Problem details: Repeat the lines from the line with "RD 1435/2002, the" to the line with "modify different provisions" in the listing below, keeping both end lines and adding nothing.
========================================
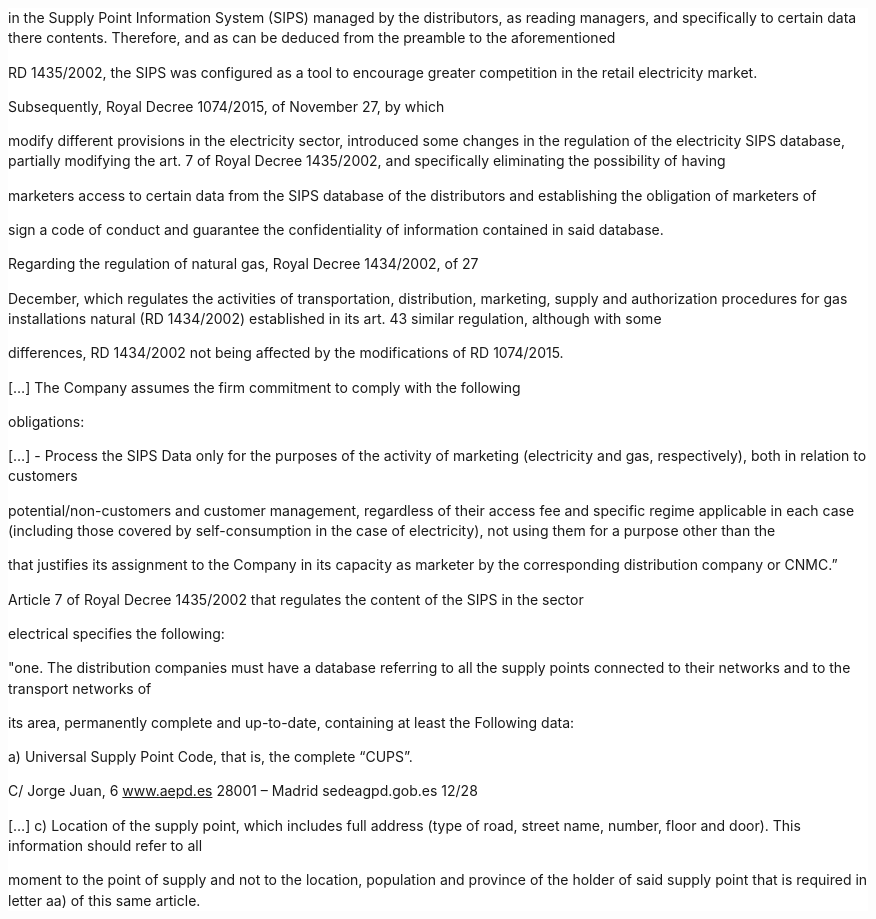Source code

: in the Supply Point Information System (SIPS) managed by the
distributors, as reading managers, and specifically to certain data there
contents. Therefore, and as can be deduced from the preamble to the aforementioned

RD 1435/2002, the SIPS was configured as a tool to encourage greater
competition in the retail electricity market.

Subsequently, Royal Decree 1074/2015, of November 27, by which

modify different provisions in the electricity sector, introduced some changes in
the regulation of the electricity SIPS database, partially modifying the
art. 7 of Royal Decree 1435/2002, and specifically eliminating the possibility of having

marketers access to certain data from the SIPS database of the
distributors and establishing the obligation of marketers of

sign a code of conduct and guarantee the confidentiality of information
contained in said database.

Regarding the regulation of natural gas, Royal Decree 1434/2002, of 27

December, which regulates the activities of transportation, distribution,
marketing, supply and authorization procedures for gas installations
natural (RD 1434/2002) established in its art. 43 similar regulation, although with some

differences, RD 1434/2002 not being affected by the modifications of RD
1074/2015.

\[…\] The Company assumes the firm commitment to comply with the following

obligations:

\[…\] - Process the SIPS Data only for the purposes of the activity of
marketing (electricity and gas, respectively), both in relation to customers

potential/non-customers and customer management, regardless of their
access fee and specific regime applicable in each case (including those covered by
self-consumption in the case of electricity), not using them for a purpose other than the

that justifies its assignment to the Company in its capacity as marketer by
the corresponding distribution company or CNMC.”

Article 7 of Royal Decree 1435/2002 that regulates the content of the SIPS in the sector

electrical specifies the following:

"one. The distribution companies must have a database referring to
all the supply points connected to their networks and to the transport networks of

its area, permanently complete and up-to-date, containing at least the
Following data:

a) Universal Supply Point Code, that is, the complete “CUPS”.

C/ Jorge Juan, 6 www.aepd.es
28001 – Madrid sedeagpd.gob.es 12/28

\[…\] c) Location of the supply point, which includes full address (type of road,
street name, number, floor and door). This information should refer to all

moment to the point of supply and not to the location, population and province of the holder of
said supply point that is required in letter aa) of this same article.

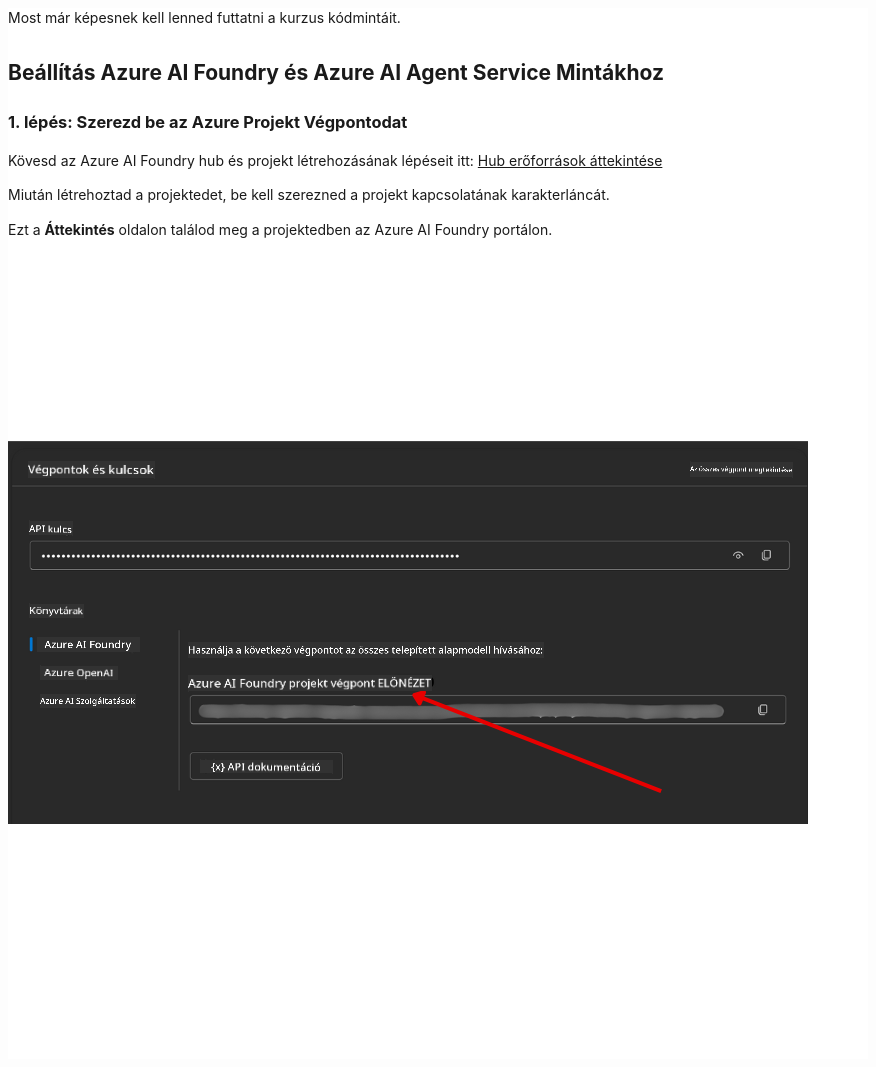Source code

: Most már képesnek kell lenned futtatni a kurzus kódmintáit.

## Beállítás Azure AI Foundry és Azure AI Agent Service Mintákhoz

### 1. lépés: Szerezd be az Azure Projekt Végpontodat

Kövesd az Azure AI Foundry hub és projekt létrehozásának lépéseit itt: [Hub erőforrások áttekintése](https://learn.microsoft.com/en-us/azure/ai-foundry/concepts/ai-resources)

Miután létrehoztad a projektedet, be kell szerezned a projekt kapcsolatának karakterláncát.

Ezt a **Áttekintés** oldalon találod meg a projektedben az Azure AI Foundry portálon.

![Projekt Kapcsolat Karakterlánc](../../../translated_images/project-endpoint.8cf04c9975bbfbf18f6447a599550edb052e52264fb7124d04a12e6175e330a5.hu.png)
========================================
Task answer:
RD 1435/2002, the SIPS was configured as a tool to encourage greater
competition in the retail electricity market.

Subsequently, Royal Decree 1074/2015, of November 27, by which

modify different provisions in the electricity sector, introduced some changes in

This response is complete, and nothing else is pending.